In Jones v. Chandrasuwan, 820 F.3d 685 (4th Cir. 2016), the United States Court of Appeals for the Fourth Circuit ruled in a Section 1983 action that probation officers from the sending state (North Carolina) violated an ICAOS probationer’s Fourth Amendment rights by seeking his arrest without a reasonable suspicion of a violation. The alleged violations (a failure to pay fines and costs, absconding) were not properly coordinated through the receiving state’s (Georgia) ICAOS office, which led to a misunderstanding about the probationer’s address and whereabouts. He was arrested and improperly detained for seven days. Notwithstanding the finding that the probation officers had violated the defendant’s constitutional rights, the court ultimately determined that the officers were entitled to qualified immunity, as discussed below in section 5.3.6.

Of course, not every alleged violation will be an actual constitutional violation. For example, in Brock v. Washington State Department of Corrections, No. C08-5167RBL, 2009 WL 3429096, at *1 (W.D. Wash. Oct. 20, 2009), a parolee transferred supervision from Montana to Washington through the Compact. The supervised individual alleged, among other things, that Washington parole officials violated his federal constitutional rights (1) under the Due Process Clause by failing to hold a probable cause hearing on the alleged violation and (2) under the Confrontation Clause by offering hearsay testimony at his violation hearing. The court concluded that the failure to hold a preliminary hearing—even if required by statute—did not give rise to a constitutional violation when the final violation hearing was held three days after the violation report was filed. And as for the alleged Confrontation Clause violation, the court found that Sixth Amendment confrontation rights apply in a criminal trial, not at a parole violation. Id. at *8. With no constitutional violation alleged, the court dismissed the suit without any need to consider whether the defendant-officials were protected by immunity or another defense.

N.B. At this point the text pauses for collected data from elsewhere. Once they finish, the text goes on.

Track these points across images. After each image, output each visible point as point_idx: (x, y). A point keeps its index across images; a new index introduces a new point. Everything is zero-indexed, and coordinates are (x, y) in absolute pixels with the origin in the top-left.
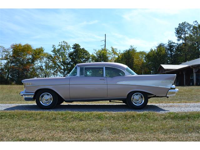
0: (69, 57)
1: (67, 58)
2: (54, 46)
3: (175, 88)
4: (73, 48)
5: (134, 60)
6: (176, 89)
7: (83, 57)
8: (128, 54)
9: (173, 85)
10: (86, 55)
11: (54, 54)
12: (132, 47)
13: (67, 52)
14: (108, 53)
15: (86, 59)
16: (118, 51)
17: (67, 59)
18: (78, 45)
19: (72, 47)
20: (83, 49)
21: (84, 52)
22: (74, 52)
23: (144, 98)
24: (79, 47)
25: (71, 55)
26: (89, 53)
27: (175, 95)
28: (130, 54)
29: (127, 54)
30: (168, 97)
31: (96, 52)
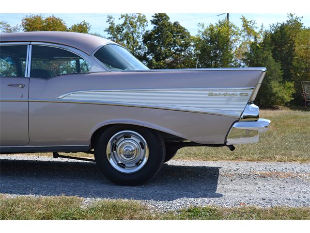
0: (145, 42)
1: (141, 46)
2: (111, 18)
3: (258, 117)
4: (153, 22)
5: (296, 48)
6: (260, 120)
7: (175, 42)
8: (281, 32)
9: (249, 103)
10: (183, 37)
11: (111, 36)
12: (292, 16)
13: (140, 31)
14: (233, 31)
15: (181, 46)
16: (256, 28)
17: (140, 48)
18: (165, 15)
19: (152, 19)
20: (175, 23)
21: (178, 30)
22: (156, 31)
23: (149, 147)
24: (165, 19)
25: (147, 38)
26: (189, 33)
27: (255, 139)
28: (285, 34)
29: (279, 33)
30: (232, 148)
31: (203, 30)
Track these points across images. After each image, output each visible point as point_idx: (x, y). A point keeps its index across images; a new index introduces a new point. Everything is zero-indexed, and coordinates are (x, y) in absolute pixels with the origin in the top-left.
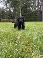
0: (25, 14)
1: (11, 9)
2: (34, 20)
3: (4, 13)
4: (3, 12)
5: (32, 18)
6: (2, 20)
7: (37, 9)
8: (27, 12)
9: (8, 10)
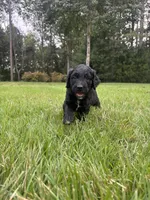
0: (103, 56)
1: (56, 41)
2: (133, 77)
3: (34, 54)
4: (30, 50)
5: (127, 69)
6: (27, 75)
7: (144, 39)
8: (111, 50)
9: (46, 43)
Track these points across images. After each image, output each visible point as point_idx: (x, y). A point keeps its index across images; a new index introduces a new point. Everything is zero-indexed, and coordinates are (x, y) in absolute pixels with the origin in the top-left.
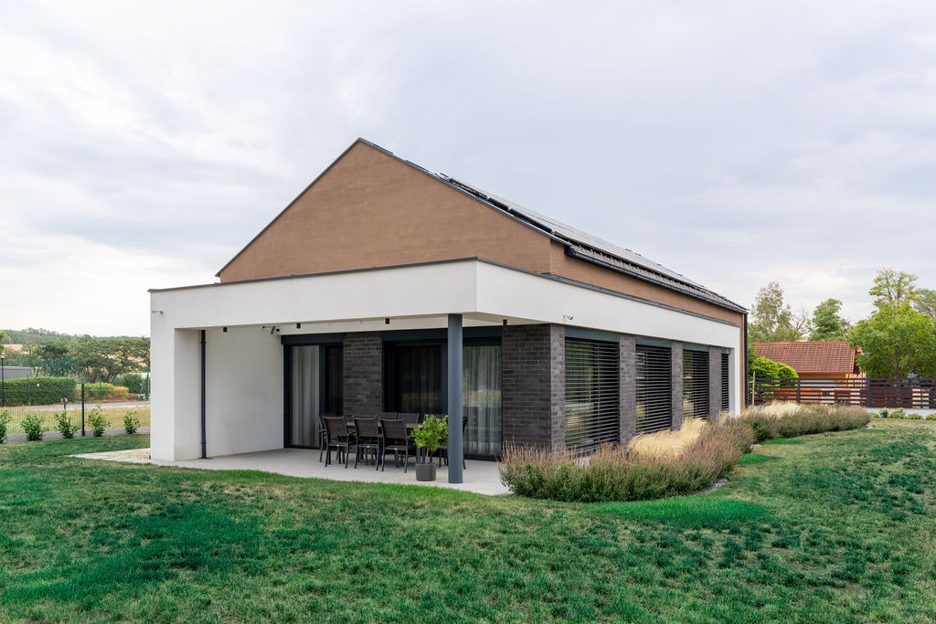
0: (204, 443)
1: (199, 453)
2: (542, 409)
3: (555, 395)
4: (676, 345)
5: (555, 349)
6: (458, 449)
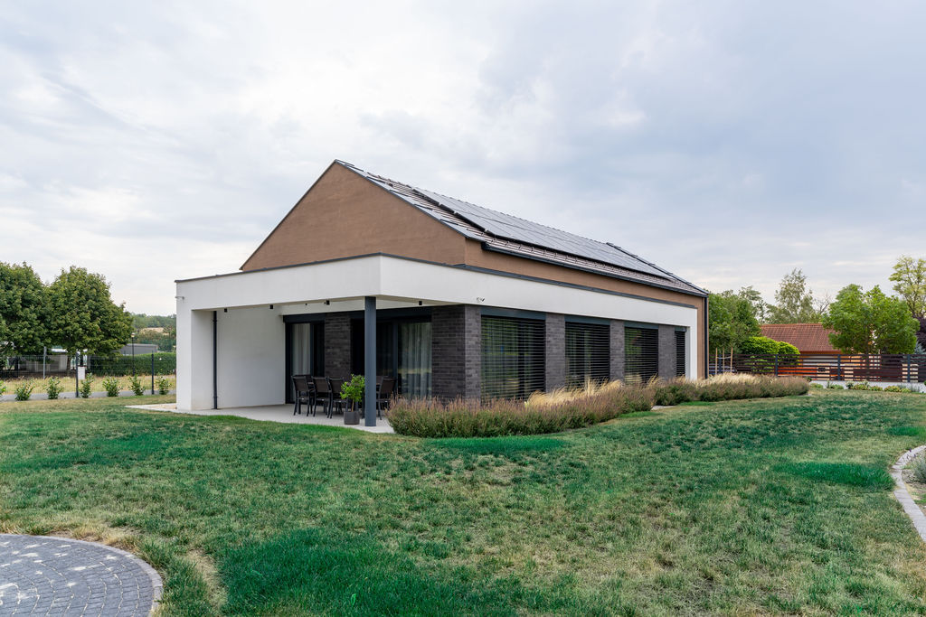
0: (215, 397)
1: (212, 405)
2: (459, 372)
3: (470, 361)
4: (615, 323)
5: (471, 324)
6: (372, 399)
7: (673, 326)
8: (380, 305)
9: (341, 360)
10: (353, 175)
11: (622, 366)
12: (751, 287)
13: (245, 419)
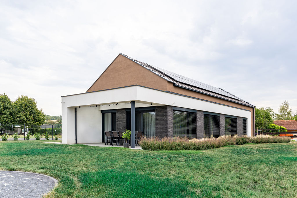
0: (76, 139)
1: (75, 142)
2: (165, 130)
3: (169, 126)
4: (222, 115)
5: (169, 113)
6: (134, 140)
7: (242, 117)
8: (137, 106)
9: (122, 126)
10: (126, 59)
11: (224, 131)
12: (270, 107)
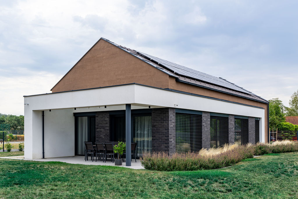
0: (43, 153)
1: (42, 157)
3: (171, 135)
4: (231, 116)
5: (171, 117)
6: (129, 154)
7: (255, 117)
8: (133, 108)
9: (105, 134)
10: (110, 45)
11: (233, 137)
12: (278, 99)
13: (65, 163)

A common situation that has generally not been considered a constitutional violation is when a receiving state fails to promptly release a supervised individual from detention after being informed that the sending state does not intend to retake them. In Kaczmarek v. Longsworth, 107 F.3d 870 (6th Cir. 1997) (unpublished), the United States Court of Appeals for the Sixth Circuit found no constitutional violation when a Compact probationer was held in the receiving state (Ohio) for more than a month after officials there learned that the sending state (Michigan) would not pursue retaking. The court rejected the supervised individual’s argument that the delay violated his rights to due process and to be free from cruel and unusual punishment, noting that the sending state alone does not “call the shots” in Compact cases. Id. at *4. To the contrary, the receiving state was entitled to apply the same standards to Compact-supervised individuals that it would apply to its own supervisees—including detaining them when they had other charges pending, as was the case here. Id. at *2. See also Perry v. Pennsylvania, No. 05-1757, 2008 WL 2543119, at *1 (W.D. Pa. June 25, 2008) (a receiving state did not violate a supervised individual’s constitutional rights by detaining him without bond during the pendency of charges in the receiving state, even after the sending state determined that it would not issue a probation warrant related to the receiving state charge).